CSU-Politikerin Lindholz kritisiert: "Dublin-Überstellungen scheitern unter anderem an Fehlern im Inland, die aus Überlastung herrühren, so wie beim Täter von Aschaffenburg." Hinzu komme, dass viele Asylbewerber untertauchten, sich ärztliche Atteste besorgten oder Gerichte Abschiebungen stoppten, erläutert Migrationsexperte Bossong. Laut Bamf sind die vier häufigsten Gründe für das Scheitern: der andere Staat, Untertauchen der Personen, die lokalen Ausländerbehörden oder: Organisatorisches. "Das alles erklärt die niedrigen Zahlen", resümiert Bossong.

Viel zu oft liege das Scheitern aber auch daran, dass die anderen Mitgliedstaaten Überstellungen in der Praxis erheblich erschwerten, moniert Lindholz. So stimmt Bulgarien laut den Zahlen des Bamf zwar nahezu allen Anfragen aus Deutschland zu, in der Praxis würden von dem Balkanstaat pro Jahr aber nur etwas mehr als 500 Menschen aus der gesamten EU übernommen, heißt es aus Sicherheitskreisen.

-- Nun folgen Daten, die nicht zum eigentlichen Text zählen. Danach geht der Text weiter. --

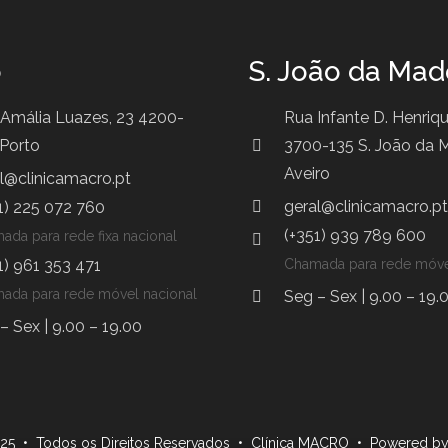
o
S. João da Mad
Amália Luazes, 23 4200-
Rua Infante D. Henriqu
Porto
3700-135 S. João da M
Aveiro
l@clinicamacro.pt
geral@clinicamacro.pt
1) 225 072 760
(+351) 939 789 600
ada para rede fixa nacional
1) 961 353 471
Chamada para rede móve
ada para rede móvel nacional
Seg – Sex | 9.00 – 19.
– Sex | 9.00 – 19.00
25 • Todos os Direitos Reservados • Clínica MACRO • Powered b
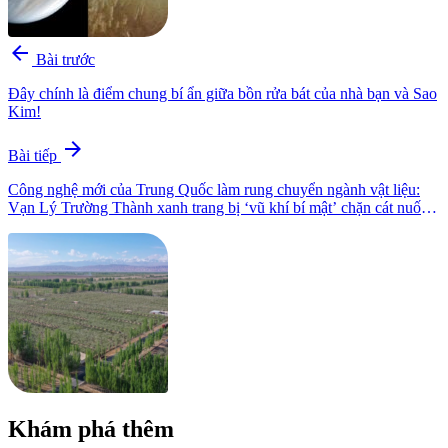
arrow_back
Bài trước
Đây chính là điểm chung bí ẩn giữa bồn rửa bát của nhà bạn và Sao
Kim!
arrow_forward
Bài tiếp
Công nghệ mới của Trung Quốc làm rung chuyển ngành vật liệu:
Vạn Lý Trường Thành xanh trang bị ‘vũ khí bí mật’ chặn cát nuốt
chửng đất nông nghiệp
Khám phá thêm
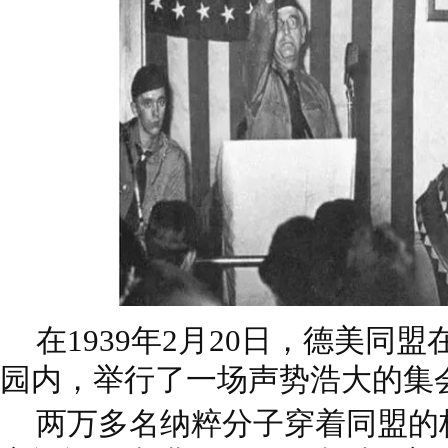
在1939年2月20日，德美同
园内，举行了一场声势浩大的集
两万多名纳粹分子穿着同盟的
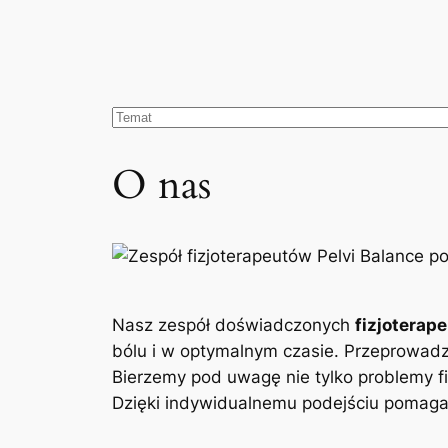
O nas
Nasz zespół doświadczonych
fizjoterap
bólu i w optymalnym czasie. Przeprowad
Bierzemy pod uwagę nie tylko problemy fi
Dzięki indywidualnemu podejściu pomagam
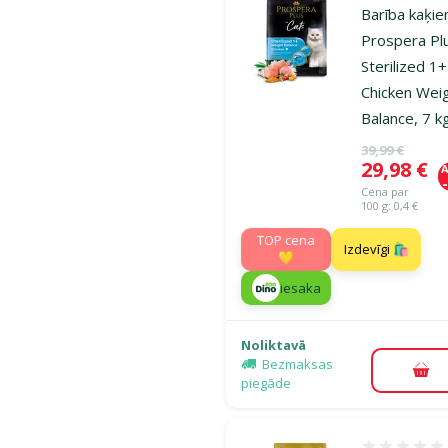
Barība kaķie
Prospera Pl
Sterilized 1+
Chicken Wei
Balance, 7 k
Oriģinālā ce
39,99 €
Cena
29,98 €
A
Cena par
100 g: 0,4 €
TOP cena
Izdevīgi 🛍️
💛
iesaka
Noliktavā
Bezmaksas
Pie
piegāde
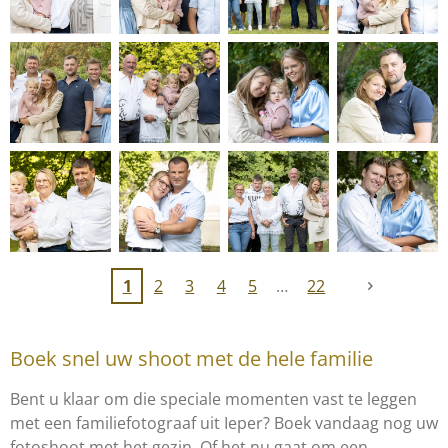
1
2
3
4
5
22
Boek snel uw shoot met de hele familie
Bent u klaar om die speciale momenten vast te leggen
met een familiefotograaf uit Ieper? Boek vandaag nog uw
fotoshoot met het gezin. Of het nu gaat om een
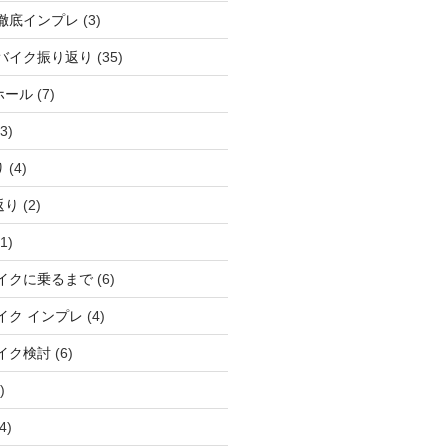
徹底インプレ
(3)
バイク振り返り
(35)
ホール
(7)
3)
り
(4)
返り
(2)
1)
イクに乗るまで
(6)
イク インプレ
(4)
イク検討
(6)
)
4)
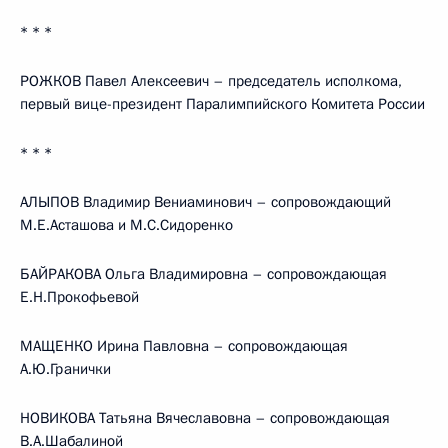
* * *
РОЖКОВ Павел Алексеевич – председатель исполкома,
первый вице-президент Паралимпийского Комитета России
* * *
АЛЫПОВ Владимир Вениаминович – сопровождающий
М.Е.Асташова и М.С.Сидоренко
БАЙРАКОВА Ольга Владимировна – сопровождающая
Е.Н.Прокофьевой
МАЩЕНКО Ирина Павловна – сопровождающая
А.Ю.Гранички
НОВИКОВА Татьяна Вячеславовна – сопровождающая
В.А.Шабалиной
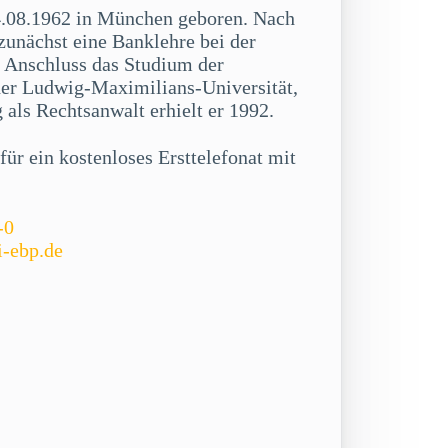
.08.1962 in München geboren. Nach
zunächst eine Banklehre bei der
Anschluss das Studium der
der Ludwig-Maximilians-Universität,
als Rechtsanwalt erhielt er 1992.
ür ein kostenloses Ersttelefonat mit
-0
i-ebp.de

Migrationsexperte warnt vor nationalem Alleingang

Ähnlich handele Italien. Dort würden Überstellungen nur unter bestimmten Bedingungen, auf bestimmten Wegen und an bestimmten Tagen erlaubt. Nur drei Menschen wurden demnach 2024 nach Italien zurückgebracht. Andere Länder wie Griechenland weisen den Bamf-Zahlen zufolge gleich nahezu alle Anträge der deutschen Behörden ab: 2024 stimmten die griechischen Behörden nur rund 500 von 15.500 Anträgen zu.

Auch Migrationsexperte Bossong kennt diese praktischen Fallstricke. "Deutschland versucht seit Langem, dafür bilaterale Abkommen zu vereinbaren, um das zu lösen", sagt Bossong. Das Problem sei schon unter dem CSU-Bundesinnenminister Horst Seehofer bekannt gewesen. "Das könnte man in Zukunft noch stärker vorantreiben."Rekonstruktion Merz 6:05

Andrea Lindholz klagt: "Die EU-Kommission schaut seit Langem weg." Sie unterstütze deshalb den harten Kurs von Unionskanzlerkandidat Friedrich Merz. Dieser hatte gefordert, faktisch alle Asylbewerber an den deutschen Grenzen zurückzuweisen, weil sie zuvor durch einen sicheren EU-Staat gereist sein müssen. Er sprach von einem faktischen Aufnahmestopp.Lindholz sagt dazu: "Niemand kann verwundert sein, wenn Deutschland sagt 'Es reicht' und Asylsuchende an den Grenzen zurückweist." 

Migrationsexperte Bossong dagegen warnt vor solchen nationalen Alleingängen: "Das Aushandeln des neuen Asylsystems GEAS hat acht Jahre lang gedauert, man sollte das nicht wegwerfen." Die Dublin-Verfahren würden dadurch vereinfacht, die Überstellungsfristen von sechs Monaten auf bis zu drei Jahre verlängert. Auch Aufnahmezentren an den Außengrenzen und ein neues Solidarsystem zwischen den Staaten können bei einer besseren Verteilung der Flüchtlinge in Europa helfen.

Doch auch Bossong räumt ein: "Das allein wird nicht die große Wende sein, wenn es in Kraft tritt."